Elle a eu six ans au début de l’été, c’est sa première rentrée scolaire. Dans le village, pas d’école maternelle. A six ans, tous les enfants entrent au cours préparatoire.
Sa mère lui a pris la main depuis la maison jusqu’à la porte de l’école :
« Je t’accompagne parce que c’est ton premier jour. Tu connais le chemin mais tu dois te souvenir qu’il faut toujours traverser la rue devant notre maison pour ne jamais passer devant la grille du château. »

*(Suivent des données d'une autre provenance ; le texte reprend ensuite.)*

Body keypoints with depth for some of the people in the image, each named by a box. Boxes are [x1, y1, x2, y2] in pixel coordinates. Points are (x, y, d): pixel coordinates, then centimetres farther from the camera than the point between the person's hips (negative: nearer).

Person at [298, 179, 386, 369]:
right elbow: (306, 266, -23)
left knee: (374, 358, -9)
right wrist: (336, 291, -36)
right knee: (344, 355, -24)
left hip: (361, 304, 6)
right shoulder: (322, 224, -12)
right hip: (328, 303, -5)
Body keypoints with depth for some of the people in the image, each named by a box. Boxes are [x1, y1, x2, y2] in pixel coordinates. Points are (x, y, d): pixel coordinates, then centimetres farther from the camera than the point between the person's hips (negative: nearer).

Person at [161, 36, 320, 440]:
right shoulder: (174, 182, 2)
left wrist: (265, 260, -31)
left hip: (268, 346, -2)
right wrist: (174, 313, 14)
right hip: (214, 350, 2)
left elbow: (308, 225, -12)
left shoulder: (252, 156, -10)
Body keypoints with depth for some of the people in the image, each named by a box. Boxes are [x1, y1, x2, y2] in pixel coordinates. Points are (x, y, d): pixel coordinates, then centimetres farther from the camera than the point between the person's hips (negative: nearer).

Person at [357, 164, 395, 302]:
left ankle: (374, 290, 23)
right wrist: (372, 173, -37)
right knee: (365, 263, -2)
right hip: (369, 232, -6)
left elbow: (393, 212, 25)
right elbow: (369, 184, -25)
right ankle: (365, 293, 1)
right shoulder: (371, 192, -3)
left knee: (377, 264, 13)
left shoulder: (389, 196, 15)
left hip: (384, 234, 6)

La grille monumentale est gardée par un soldat allemand qui l’ouvre pour les voitures militaires. Dans le village, on ne dit pas que c’est la guerre, on dit que c’est l’occupation.Les Allemands sont installés dans cette vaste bâtisse qu’on appelle le château. De la rue, on n’aperçoit que les grands arbres du parc, la toiture émerge à peine des frondaisons. En hiver, on devine les lumières derrière les fenêtres. Le long de la propriété, le trottoir est toujours désert. Elle n’a que six ans mais elle sait bien que tout le monde utilise l’autre trottoir. D’ailleurs, même en passant au large du château, elle sent la tension de ses muscles, un frémissement dans les fesses et les cuisses, comme si elle était prête à s’enfuir en courant. Elle a peur sans savoir pourquoi. Elle a toujours connu les Allemands dans le château et il ne s’est jamais rien passé. Mais elle le sait : il ne faut pas leur parler, pas les regarder. On fait comme s’ils n’existaient pas. C’est comme ça qu’ils font les adultes.

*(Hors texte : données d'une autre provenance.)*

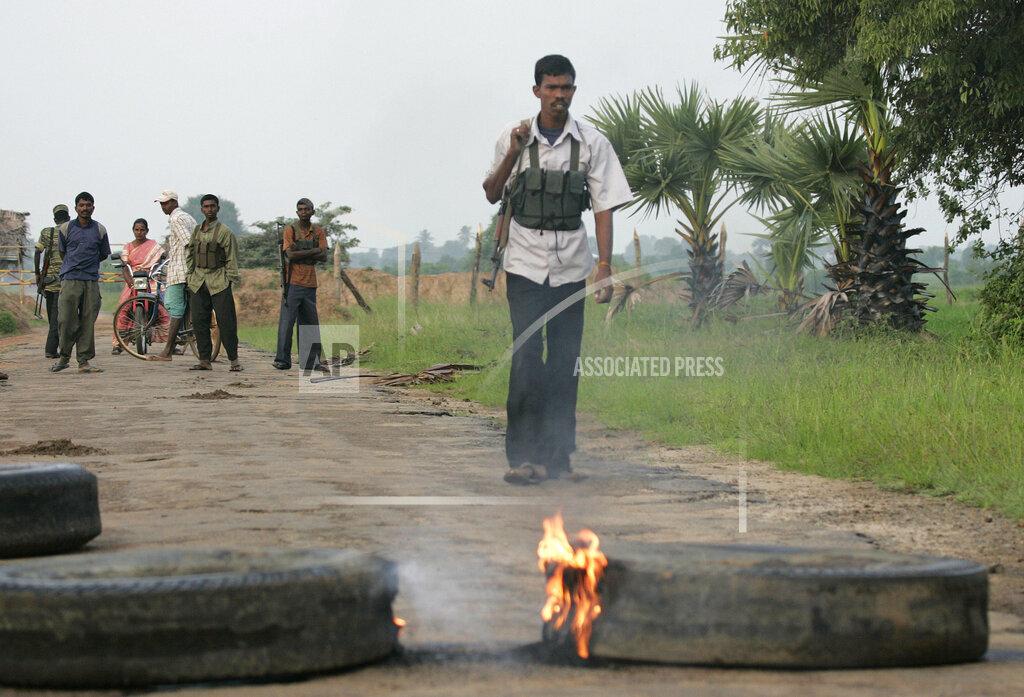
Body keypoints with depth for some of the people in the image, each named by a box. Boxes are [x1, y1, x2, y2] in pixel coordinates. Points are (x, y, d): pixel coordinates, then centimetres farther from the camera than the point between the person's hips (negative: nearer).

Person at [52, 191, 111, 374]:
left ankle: (84, 361, 4)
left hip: (91, 281, 1)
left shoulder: (99, 230, 7)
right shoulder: (65, 228, 5)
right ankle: (64, 356, 10)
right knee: (66, 319, -7)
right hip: (70, 279, -1)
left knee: (88, 321, 0)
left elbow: (104, 254, 19)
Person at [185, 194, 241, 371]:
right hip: (199, 281, 5)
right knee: (199, 322, 3)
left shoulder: (225, 232, -3)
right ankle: (204, 360, 8)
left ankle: (234, 360, -1)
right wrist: (190, 276, 11)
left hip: (219, 282, -5)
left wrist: (232, 281, -8)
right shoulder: (197, 231, 14)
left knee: (225, 322, -7)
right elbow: (189, 253, 19)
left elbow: (232, 259, -4)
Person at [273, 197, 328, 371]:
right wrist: (314, 251, -10)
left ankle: (311, 361, 14)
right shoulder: (290, 230, -1)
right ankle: (282, 360, -2)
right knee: (287, 321, -6)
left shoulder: (319, 232, 10)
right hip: (293, 282, -4)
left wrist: (301, 254, -10)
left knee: (311, 323, 8)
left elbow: (324, 257, -1)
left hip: (310, 283, 4)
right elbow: (290, 254, -14)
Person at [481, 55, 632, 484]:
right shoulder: (514, 138, 3)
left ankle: (557, 454, 13)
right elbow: (492, 195, 8)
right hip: (525, 264, -1)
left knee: (564, 361, 5)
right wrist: (512, 155, -9)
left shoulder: (592, 143, 1)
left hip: (570, 266, 1)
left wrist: (605, 266, -5)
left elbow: (604, 207, 1)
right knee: (526, 357, -11)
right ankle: (522, 454, -11)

Elle a franchi le portail de l’école et sa mère est repartie à la maison. Elle découvre la cour plantée de tilleuls et cernée de hauts murs. Une volée d’escaliers conduit à la classe. Elle a aimé la salle lumineuse, meublée de tables à deux places et d’un bureau installé sur une estrade. Accroché au mur, un tableau noir. Elle a reniflé l’odeur de craie et effleuré les petits encriers de porcelaine fichés dans les tables. Tout de suite, elle a aimé cette deuxième maison. La maîtresse distribue les places : une deuxième maman qui sent bon l’eau de Cologne.
Dès le premier jour, elle a aimé le cahier, les pages striées de lignes parallèles entre lesquelles les lettres devaient tenir bien droites. Elle a aimé la performance : ne pas dépasser, ne pas tacher ses doigts sur le bas du porte-plume, ne pas emporter trop d’encre dans la plume sinon ! Plouf, une tache. Oui, dès le début, elle a aimé l’école.
La journée commençait toujours par le chant. Toute la classe se rangeait avec Melle Tessier, la maîtresse, devant la photo grise d’un grand-père à moustaches et à képi qu’on appelait le maréchal. Elle avait expliqué que cette année serait consacrée à apprendre le chant à bouche fermée. Elle fredonnait les premières mesures musicales que nous répétions ensemble : Mm,Mm,Mm,…
A Noël, nous l’avions apprise entièrement. A bouche fermée. Chaque matin, nos voix de bourdon résonnaient devant la photo du maréchal.
Il m’a fallu bien des années pour comprendre que cette musique sans paroles était celle de la résistance et de la dignité.